Segundo Ackermann, existe hoje na Ucrânia quem sinta nostalgia pela era soviética e quem lhe guarde rancor. “Algumas pessoas irão contar-te histórias enternecedoras sobre o seu primeiro beijo junto a uma estátua de Lenine. Outros irão referir um tempo em que não tinham de preocupar-se com a sua reforma, o seu emprego ou com saúde dos filhos. Ao mesmo tempo, outros irão lembrar-se da fome causada pelas autoridades, soviéticas que matou milhões de ucranianos, e outro tipo de perseguições de origem política. Existem ainda aqueles que não expressam qualquer tipo de julgamento relativamente às estátuas e que questionam o futuro; os mesmos que referem que antes de estarem naqueles locais estátuas de Lenine estavam estátuas dos czares russos e que, neste momento, na verdade, ninguém sabe o que lá há-de colocar no seu lugar."

 

A Ucrânia de hoje depara-se, na opinião de Ackermann, com um problema identitário. “Acredito que a última revolução, a Euromaidan, foi provavelmente um dos elementos mais estruturantes que já aconteceu no país.
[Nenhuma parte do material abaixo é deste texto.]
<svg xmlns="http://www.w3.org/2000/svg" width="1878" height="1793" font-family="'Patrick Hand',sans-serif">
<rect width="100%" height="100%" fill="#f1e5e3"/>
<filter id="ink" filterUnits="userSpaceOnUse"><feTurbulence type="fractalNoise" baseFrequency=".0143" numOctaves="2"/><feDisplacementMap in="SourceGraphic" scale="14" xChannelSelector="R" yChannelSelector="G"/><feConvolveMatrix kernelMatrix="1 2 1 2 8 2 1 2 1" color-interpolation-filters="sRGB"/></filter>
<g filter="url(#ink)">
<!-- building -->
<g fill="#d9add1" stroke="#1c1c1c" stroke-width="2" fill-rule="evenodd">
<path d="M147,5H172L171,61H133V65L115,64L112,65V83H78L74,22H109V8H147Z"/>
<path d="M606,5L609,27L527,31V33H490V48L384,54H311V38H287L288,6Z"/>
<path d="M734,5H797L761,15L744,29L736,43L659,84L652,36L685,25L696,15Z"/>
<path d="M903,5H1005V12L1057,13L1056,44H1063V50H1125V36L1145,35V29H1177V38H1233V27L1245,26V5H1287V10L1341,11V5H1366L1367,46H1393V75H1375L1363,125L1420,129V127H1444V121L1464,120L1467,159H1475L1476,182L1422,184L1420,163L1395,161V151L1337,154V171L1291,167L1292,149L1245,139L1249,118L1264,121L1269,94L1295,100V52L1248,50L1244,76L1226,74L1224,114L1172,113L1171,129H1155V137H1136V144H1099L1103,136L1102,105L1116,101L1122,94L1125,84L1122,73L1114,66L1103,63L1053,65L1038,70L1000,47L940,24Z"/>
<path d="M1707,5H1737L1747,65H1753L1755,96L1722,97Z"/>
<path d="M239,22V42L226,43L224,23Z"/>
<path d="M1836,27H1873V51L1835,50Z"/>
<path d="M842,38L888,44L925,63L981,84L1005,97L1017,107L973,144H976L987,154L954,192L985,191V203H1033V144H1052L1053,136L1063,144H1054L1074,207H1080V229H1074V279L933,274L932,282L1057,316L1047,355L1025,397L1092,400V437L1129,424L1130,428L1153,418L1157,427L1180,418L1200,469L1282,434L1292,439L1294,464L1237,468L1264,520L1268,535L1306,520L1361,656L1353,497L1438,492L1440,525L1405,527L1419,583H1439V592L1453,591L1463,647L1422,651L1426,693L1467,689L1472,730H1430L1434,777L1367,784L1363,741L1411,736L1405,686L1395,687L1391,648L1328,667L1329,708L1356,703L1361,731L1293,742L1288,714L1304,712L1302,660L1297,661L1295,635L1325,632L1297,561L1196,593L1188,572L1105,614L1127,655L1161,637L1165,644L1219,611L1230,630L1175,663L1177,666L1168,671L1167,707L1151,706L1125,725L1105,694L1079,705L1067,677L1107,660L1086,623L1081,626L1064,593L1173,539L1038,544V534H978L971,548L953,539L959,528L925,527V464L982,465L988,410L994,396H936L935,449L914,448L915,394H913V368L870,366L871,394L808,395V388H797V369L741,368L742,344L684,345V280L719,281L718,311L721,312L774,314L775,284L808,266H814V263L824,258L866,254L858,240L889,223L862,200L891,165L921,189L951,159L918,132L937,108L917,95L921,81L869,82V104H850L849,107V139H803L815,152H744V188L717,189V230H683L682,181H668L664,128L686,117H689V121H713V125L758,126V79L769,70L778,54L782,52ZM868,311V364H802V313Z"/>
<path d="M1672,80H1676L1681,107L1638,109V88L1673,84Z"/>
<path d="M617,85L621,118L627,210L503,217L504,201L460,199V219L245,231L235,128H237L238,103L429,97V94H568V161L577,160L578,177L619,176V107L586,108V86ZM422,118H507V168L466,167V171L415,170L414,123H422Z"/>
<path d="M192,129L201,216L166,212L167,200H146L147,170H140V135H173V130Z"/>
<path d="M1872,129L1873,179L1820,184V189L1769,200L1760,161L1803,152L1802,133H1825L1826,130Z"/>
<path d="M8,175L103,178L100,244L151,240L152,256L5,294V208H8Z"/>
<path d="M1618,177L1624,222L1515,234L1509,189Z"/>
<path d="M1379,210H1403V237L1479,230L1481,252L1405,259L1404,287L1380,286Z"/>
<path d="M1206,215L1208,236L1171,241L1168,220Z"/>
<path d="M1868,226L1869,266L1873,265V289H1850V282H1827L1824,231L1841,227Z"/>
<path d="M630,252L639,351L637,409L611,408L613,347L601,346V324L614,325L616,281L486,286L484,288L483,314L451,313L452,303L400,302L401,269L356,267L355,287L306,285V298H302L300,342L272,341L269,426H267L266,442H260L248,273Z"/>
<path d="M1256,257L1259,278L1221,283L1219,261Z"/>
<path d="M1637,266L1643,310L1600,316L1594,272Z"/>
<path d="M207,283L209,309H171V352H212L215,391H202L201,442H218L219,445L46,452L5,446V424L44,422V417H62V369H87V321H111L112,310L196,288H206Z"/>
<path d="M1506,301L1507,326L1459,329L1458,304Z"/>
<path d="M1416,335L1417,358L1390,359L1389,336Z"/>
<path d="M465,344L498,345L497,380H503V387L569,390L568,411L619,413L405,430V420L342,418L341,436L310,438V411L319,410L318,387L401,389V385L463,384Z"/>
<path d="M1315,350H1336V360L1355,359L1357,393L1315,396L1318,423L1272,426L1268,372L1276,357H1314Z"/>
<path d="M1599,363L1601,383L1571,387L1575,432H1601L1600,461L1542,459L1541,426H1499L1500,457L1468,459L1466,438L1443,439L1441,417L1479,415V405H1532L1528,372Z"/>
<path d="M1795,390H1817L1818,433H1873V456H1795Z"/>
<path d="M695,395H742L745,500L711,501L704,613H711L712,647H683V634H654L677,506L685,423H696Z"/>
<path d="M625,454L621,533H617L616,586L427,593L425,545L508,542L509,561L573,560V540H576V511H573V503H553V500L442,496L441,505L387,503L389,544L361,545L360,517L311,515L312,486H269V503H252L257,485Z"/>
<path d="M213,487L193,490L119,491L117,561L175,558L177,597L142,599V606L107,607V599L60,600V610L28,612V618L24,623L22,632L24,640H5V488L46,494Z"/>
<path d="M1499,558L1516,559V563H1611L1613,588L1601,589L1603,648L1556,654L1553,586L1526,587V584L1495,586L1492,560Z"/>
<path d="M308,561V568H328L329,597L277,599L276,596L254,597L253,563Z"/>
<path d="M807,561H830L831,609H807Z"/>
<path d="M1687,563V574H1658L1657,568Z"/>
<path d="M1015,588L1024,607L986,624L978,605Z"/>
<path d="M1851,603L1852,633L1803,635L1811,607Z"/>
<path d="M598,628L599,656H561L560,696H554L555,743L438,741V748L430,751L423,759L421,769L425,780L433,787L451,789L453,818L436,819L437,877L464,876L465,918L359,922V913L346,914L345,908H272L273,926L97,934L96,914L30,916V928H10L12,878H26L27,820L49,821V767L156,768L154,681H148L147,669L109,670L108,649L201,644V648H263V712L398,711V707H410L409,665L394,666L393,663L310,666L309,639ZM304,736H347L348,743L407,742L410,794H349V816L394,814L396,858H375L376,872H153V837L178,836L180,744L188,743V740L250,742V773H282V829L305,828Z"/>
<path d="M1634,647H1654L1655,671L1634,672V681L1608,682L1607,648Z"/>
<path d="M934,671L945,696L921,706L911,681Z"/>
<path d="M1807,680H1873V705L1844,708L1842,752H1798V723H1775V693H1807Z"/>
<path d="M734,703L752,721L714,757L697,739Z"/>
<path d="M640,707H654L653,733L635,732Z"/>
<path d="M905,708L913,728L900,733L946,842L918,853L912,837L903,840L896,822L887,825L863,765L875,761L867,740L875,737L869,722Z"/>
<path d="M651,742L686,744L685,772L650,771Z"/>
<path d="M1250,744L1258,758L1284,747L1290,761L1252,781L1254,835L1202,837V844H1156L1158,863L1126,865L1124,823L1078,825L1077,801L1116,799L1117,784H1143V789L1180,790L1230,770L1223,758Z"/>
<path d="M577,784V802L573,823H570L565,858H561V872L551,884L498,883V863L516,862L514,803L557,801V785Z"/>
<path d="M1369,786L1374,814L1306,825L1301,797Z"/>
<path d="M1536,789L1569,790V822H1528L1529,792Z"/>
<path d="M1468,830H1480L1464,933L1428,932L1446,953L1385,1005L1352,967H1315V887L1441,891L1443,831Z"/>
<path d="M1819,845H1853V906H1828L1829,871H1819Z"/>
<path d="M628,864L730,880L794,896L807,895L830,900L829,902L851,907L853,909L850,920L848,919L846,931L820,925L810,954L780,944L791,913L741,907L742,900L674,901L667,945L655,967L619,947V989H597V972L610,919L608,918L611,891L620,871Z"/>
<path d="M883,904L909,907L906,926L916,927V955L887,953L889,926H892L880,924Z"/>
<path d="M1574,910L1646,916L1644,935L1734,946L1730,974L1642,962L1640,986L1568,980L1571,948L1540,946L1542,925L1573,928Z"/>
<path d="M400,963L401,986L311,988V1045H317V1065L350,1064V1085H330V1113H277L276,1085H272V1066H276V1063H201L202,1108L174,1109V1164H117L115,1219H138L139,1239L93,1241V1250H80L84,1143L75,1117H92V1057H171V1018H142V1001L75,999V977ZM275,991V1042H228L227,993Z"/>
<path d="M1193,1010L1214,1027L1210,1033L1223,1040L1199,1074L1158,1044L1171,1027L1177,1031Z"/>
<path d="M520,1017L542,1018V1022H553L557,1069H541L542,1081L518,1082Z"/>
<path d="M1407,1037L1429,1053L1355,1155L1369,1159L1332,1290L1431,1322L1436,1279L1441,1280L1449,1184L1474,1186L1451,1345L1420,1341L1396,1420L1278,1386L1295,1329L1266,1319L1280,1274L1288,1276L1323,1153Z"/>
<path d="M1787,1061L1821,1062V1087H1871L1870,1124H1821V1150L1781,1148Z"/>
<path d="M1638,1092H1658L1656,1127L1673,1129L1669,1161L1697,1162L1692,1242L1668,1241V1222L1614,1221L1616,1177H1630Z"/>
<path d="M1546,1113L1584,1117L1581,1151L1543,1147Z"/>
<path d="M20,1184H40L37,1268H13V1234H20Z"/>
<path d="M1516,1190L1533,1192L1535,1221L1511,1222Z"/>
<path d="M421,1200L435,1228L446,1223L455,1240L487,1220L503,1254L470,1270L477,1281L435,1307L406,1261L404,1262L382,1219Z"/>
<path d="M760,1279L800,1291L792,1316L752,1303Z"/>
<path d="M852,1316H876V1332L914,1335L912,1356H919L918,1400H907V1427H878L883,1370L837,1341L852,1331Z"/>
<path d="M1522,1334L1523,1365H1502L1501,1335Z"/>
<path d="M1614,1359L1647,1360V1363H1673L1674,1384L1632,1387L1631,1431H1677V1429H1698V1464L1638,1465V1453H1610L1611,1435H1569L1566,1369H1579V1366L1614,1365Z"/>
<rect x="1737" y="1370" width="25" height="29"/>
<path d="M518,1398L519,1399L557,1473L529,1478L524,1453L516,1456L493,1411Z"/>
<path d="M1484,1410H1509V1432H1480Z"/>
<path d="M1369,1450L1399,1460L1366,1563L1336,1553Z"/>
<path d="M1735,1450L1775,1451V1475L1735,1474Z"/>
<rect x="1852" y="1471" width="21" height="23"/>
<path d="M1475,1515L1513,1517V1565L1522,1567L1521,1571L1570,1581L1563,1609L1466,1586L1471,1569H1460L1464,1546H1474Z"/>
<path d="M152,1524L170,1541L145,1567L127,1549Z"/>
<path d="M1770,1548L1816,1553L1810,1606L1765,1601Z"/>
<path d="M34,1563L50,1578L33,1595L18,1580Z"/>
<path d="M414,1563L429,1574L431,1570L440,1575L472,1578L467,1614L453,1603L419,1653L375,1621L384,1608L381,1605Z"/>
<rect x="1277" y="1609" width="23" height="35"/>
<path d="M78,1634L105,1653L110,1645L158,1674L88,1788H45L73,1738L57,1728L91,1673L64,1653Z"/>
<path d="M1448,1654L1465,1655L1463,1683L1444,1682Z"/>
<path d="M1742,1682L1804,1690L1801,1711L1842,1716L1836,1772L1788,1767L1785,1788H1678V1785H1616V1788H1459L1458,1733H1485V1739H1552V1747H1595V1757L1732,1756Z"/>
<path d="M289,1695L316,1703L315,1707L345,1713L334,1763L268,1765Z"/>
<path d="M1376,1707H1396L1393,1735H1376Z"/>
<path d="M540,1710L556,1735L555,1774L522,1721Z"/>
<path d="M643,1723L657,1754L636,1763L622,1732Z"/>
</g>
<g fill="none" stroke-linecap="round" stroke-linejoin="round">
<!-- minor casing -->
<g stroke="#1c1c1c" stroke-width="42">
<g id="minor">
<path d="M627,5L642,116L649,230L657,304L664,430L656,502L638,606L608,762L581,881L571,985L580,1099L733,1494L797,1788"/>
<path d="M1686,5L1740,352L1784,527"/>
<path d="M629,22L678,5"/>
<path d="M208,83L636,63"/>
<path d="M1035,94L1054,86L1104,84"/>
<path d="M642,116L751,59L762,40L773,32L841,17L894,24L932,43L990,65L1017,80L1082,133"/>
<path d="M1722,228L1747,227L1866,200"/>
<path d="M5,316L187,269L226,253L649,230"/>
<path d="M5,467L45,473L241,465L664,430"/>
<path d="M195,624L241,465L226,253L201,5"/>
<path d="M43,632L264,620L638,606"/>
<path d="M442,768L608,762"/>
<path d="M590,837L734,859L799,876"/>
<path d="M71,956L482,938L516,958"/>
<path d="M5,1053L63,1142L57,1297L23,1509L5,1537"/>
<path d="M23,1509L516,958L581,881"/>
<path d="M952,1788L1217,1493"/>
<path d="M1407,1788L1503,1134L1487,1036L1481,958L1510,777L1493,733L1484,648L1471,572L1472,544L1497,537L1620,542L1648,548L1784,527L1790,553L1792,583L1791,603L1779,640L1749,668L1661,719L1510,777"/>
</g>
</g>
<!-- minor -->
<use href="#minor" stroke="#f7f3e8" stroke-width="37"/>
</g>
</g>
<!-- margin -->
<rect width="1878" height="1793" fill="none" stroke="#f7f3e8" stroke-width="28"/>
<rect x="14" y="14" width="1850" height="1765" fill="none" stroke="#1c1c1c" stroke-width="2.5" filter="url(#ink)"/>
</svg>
Criou uma separação muito clara — a mais clara de sempre — com o que restava da herança soviética. A posterior ocupação da Crimeia pela Federação Russa e a guerra que decorre em Donbass acelerou tremendamente o processo de construção da identidade do país, uniu muitas pessoas que, de outra forma, estariam divididas.” Também existe, segundo o fotógrafo suíço, uma tendência de afastamento dos ideais de esquerda por parte das populações de território ex-soviético e a Ucrânia não é excepção. “Fico sempre fascinado quando vejo quantos amigos [ucranianos] têm, pelo menos, um livro de Ayn Rand na sua estante. Nunca vi semelhante na Europa.” O apego aos valores filosóficos objectivistas, que comparam o sistema capitalista a uma ordem natural, parece entrar em contradição com a realidade ucraniana presente, de acordo com a descrição do fotógrafo. "O salário médio [na Ucrânia] é muito baixo, as pensões são ridículas e vejo muitas pessoas, mesmo as que têm formação superior, a acumularem vários empregos para conseguirem sobreviver. Esta situação, a que muitos chamam de ‘capitalismo selvagem’, é radicalmente diferente da que se vivia na era comunista.” Tratar-se-á de uma questão ideológica? Ackermann não arrisca uma resposta. Mas conclui. "Quando olho para este país, sinto que se está a estruturar em torno de novos valores, novos objectivos e aliados. Claro, nada é perfeito: a corrupção ainda é muito expressiva e a justiça — assim como muitas outras instituições — precisa de reformas profundas. Mas a tendência é francamente positiva." 

 

O lançamento do fotolivro Looking For Lenin acontece no ano da celebração dos cem anos da Revolução Russa, que em 1917 ditou a queda do czarismo, a subida ao poder de Lenine e do partido que encabeçava e, derradeiramente, a fundação da União Soviética (que expiraria 74 anos mais tarde, em 1991).